On how COVID is changing medtech
Medtech, historically, has been overseen by the FDA. There was a very quiet force underneath, pre-COVID, of digital medicine and passive patient monitoring. And right before COVID, the monitoring of consumer products was a $10 billion a year industry on vitals within the consumer. Since COVID hit, we’ve become obsessed, and maybe awakened, with blood pressure, body temperature, blood oxygen levels—all over-the-counter devices. And now telehealth, which doesn’t just mean looking at your physician on the TV screen. It’s actually telemetry of biometrics coming off the body, sharing them with your health care provider. I think that bodes extraordinarily well for South Florida, because we have great software engineers, we have the gateway to South and Central America, we have a very strong gateway to Europe.
When you take away the oversight of the FDA, you still have an adjacent technology base, which I call health tech, where we’re monitoring everything that’s going on, from your toilet on your gut biome to your toothbrush on gum disease, to triangulation of simple biometrics on a daily basis. I look for that to be a large market down here in South Florida.
On the moral implications of artificial intelligence
We are taking an algorithm, and designing an algorithm to make decisions in software. And how you program that decision-maker, that algorithm, is as important as what ethics, morals and judgments and sub-pseudo-consciousness you give it; is as important as the STEM expert who wrote that code. I think we have enough STEM people; we can always use more. You can never have too much intelligence.
On differences in AI
AI is a general category. Unfortunately, a majority of the world has got AI with Arnold [“The Terminator”] and “Ex Machina.” Those are what we would call artificial general intelligence, AGI, where it can start to think for itself, and start to correct itself at a speed we can’t even fathom. But then you have narrow AI, which is things like self-driving cars, facial recognition. It is not designed to do anything other than think in a very rapid fashion within a certain finite set of machine instructions. That constitutes 99.999 percent of our AI today. Yet romantically, we think about Hollywood, and the monsters are coming to get us. And it’s fair, because we should be concerned about that.

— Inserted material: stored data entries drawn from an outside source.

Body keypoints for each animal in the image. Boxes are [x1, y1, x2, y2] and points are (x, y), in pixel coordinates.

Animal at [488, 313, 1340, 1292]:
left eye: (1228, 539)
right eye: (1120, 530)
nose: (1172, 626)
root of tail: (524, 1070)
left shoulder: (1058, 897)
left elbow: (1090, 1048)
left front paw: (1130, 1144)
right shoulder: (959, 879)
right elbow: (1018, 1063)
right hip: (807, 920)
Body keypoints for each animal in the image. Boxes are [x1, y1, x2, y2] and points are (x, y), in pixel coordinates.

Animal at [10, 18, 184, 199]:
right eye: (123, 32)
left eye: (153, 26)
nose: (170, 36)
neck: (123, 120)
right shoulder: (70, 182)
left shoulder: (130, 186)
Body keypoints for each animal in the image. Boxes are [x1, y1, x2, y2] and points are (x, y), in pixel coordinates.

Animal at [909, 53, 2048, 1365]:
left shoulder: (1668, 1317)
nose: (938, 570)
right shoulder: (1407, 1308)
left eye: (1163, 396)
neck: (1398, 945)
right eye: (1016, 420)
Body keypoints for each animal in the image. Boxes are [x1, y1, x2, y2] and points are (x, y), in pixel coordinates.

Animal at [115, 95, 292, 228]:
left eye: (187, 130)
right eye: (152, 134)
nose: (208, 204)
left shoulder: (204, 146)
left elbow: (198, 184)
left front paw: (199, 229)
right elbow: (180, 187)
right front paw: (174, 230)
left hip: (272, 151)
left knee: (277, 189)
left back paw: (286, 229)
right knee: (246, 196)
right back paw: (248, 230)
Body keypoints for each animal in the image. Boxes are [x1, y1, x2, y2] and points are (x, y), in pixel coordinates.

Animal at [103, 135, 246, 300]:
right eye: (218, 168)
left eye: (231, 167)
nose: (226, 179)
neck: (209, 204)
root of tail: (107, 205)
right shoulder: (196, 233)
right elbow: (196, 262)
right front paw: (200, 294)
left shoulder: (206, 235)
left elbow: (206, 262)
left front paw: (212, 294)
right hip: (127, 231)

Over the next five years, AI is going to … put a meaningful part of the workforce out of the job. Because we’re becoming very good and doing things that human beings do repetitively, predictively, and that sector of the population has not been trained to upskill. For some reason, most societies have decided to cease their education after high school or, at best, college. The biggest risk of AI right now is not that robots are coming to kill us, not yet at least: but we are going to put a meaningful part of the workforce out of work. And we have not put together a program to train them, so they can become useful contributors to the emerging workforces.
If I sat down at a computer screen and played chess against the best chess software program that was AI driven, I would get crushed in six moves, because that AI was built exclusively to learn within chess. And it will learn from itself. However, if I took a robot and then said, take the chess pieces off the shelf in the box and set up that chessboard for me in an analog fashion, it couldn’t do it. That would be general AI. That’s where you’re taking something and not giving it a finite track to run on, and asking it, just by itself, to think by the wet mass of meat we have in our head, to think laterally outside of its machine language. So that’s dangerous 15 years from now. What I’m most worried about is the societal impact of narrow AI on the workforce, which will lead to civil unrest, which will pit the haves and have-nots against each other.